Solve the system of equations, using Matrix method

$2x-y=-2,3x-4y=3$

Answer 1

Given system of equations

$2x-y=-2$
$3x-4y=3$

This can be written as

$AX=B$

where $A=\left[\begin{array}{cc}2& -1\\ 3& -4\end{array}\right],X=\left[\begin{array}{c}x\\ y\end{array}\right],B=\left[\begin{array}{c}-2\\ 3\end{array}\right]$

Here, $|A|=-8+3=-5$

Since, $|A|\ne 0$

Hence, $A^{-1}$ exists and the system has a unique solution given by $X=A^{-1}B$

$A^{-1}=\frac{adjA}{|A|}$ and $adjA=C^T$

So, we will find the co-factors of each element of A.

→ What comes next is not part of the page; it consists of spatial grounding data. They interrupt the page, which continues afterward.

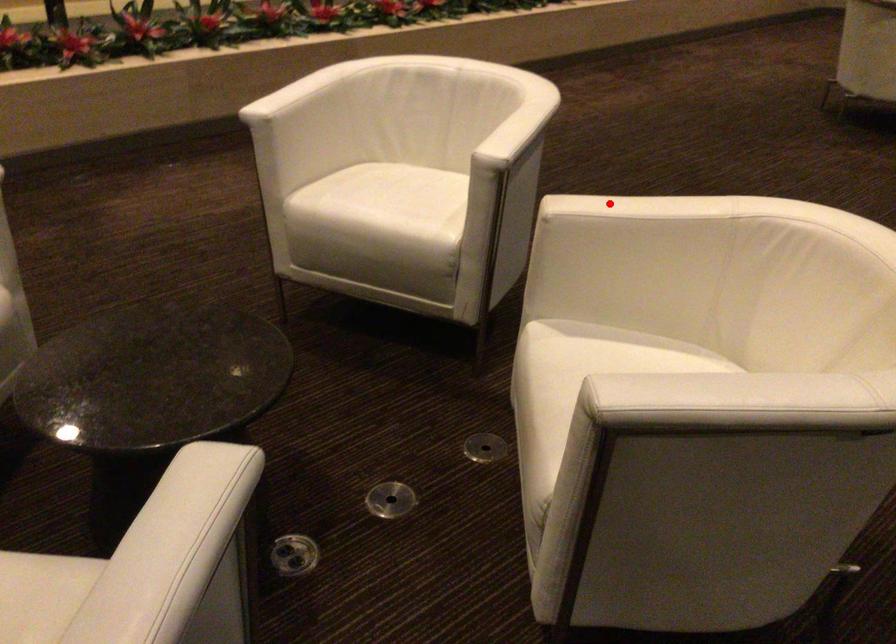
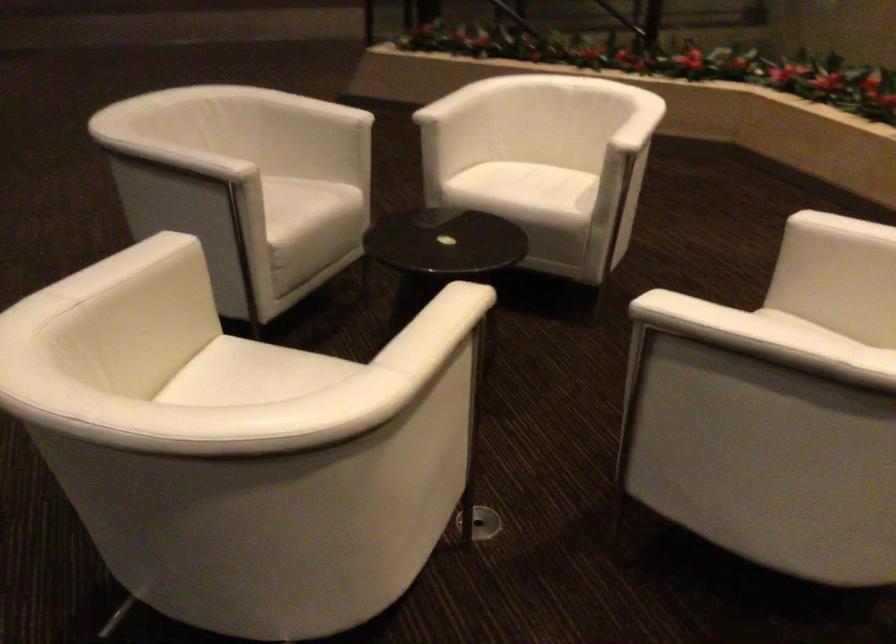
In the second image, find the point that corresponds to the highlighted location in the first image.

(437, 308)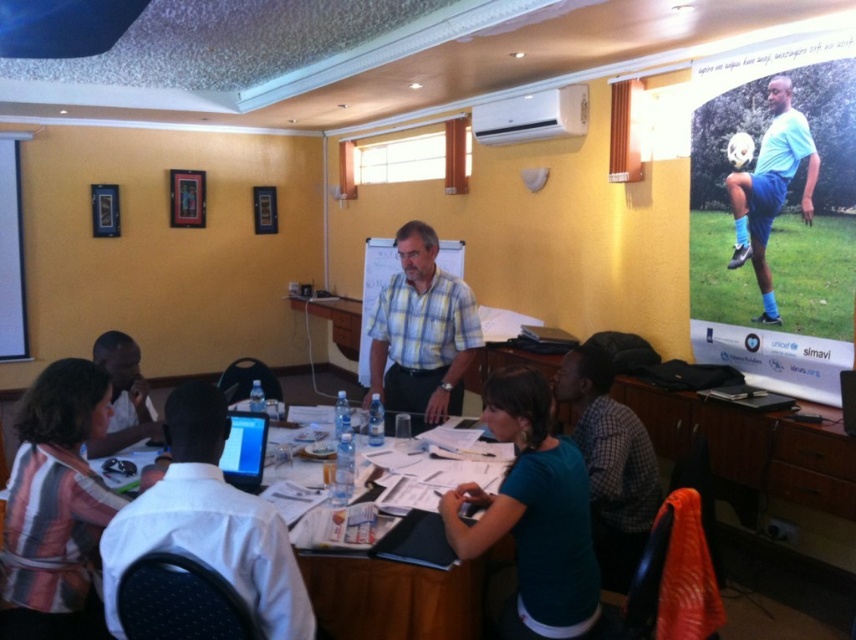
Question: Does plaid fabric shirt at center appear under white plastic air conditioner at upper center?

Choices:
 (A) yes
 (B) no

Answer: (A)

Question: Which of these objects is positioned farthest from the matte black laptop at left?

$C_{11}=(-1{)}^{1+1}-4=-4$

$C_{12}=(-1{)}^{1+2}3=-3$

$C_{21}=(-1{)}^{2+1}-1=1$

$C_{22}=(-1{)}^{2+2}2=2$

So, the co-factor matrix is $\left[\begin{array}{cc}4& -3\\ 1& 2\end{array}\right]$

$\Rightarrow adjA=C^T=\left[\begin{array}{cc}4& 1\\ -3& 2\end{array}\right]$

$\Rightarrow A^{-1}=\frac{adjA}{|A|}=\frac{1}{-5}\left[\begin{array}{cc}4& 1\\ -3& 2\end{array}\right]$

The solution is $X=A^{-1}B$

$\left[\begin{array}{c}x\\ y\end{array}\right]=\frac{1}{-5}\left[\begin{array}{cc}4& 1\\ -3& 2\end{array}\right]\left[\begin{array}{c}-2\\ 3\end{array}\right]$

$=\frac{1}{-5}\left[\begin{array}{c}-8+3\\ 6+6\end{array}\right]$

$\Rightarrow \left[\begin{array}{c}x\\ y\end{array}\right]=\left[\begin{array}{c}1\\ -12/5\end{array}\right]$

Hence, $x=1,y=-\frac{12}{5}$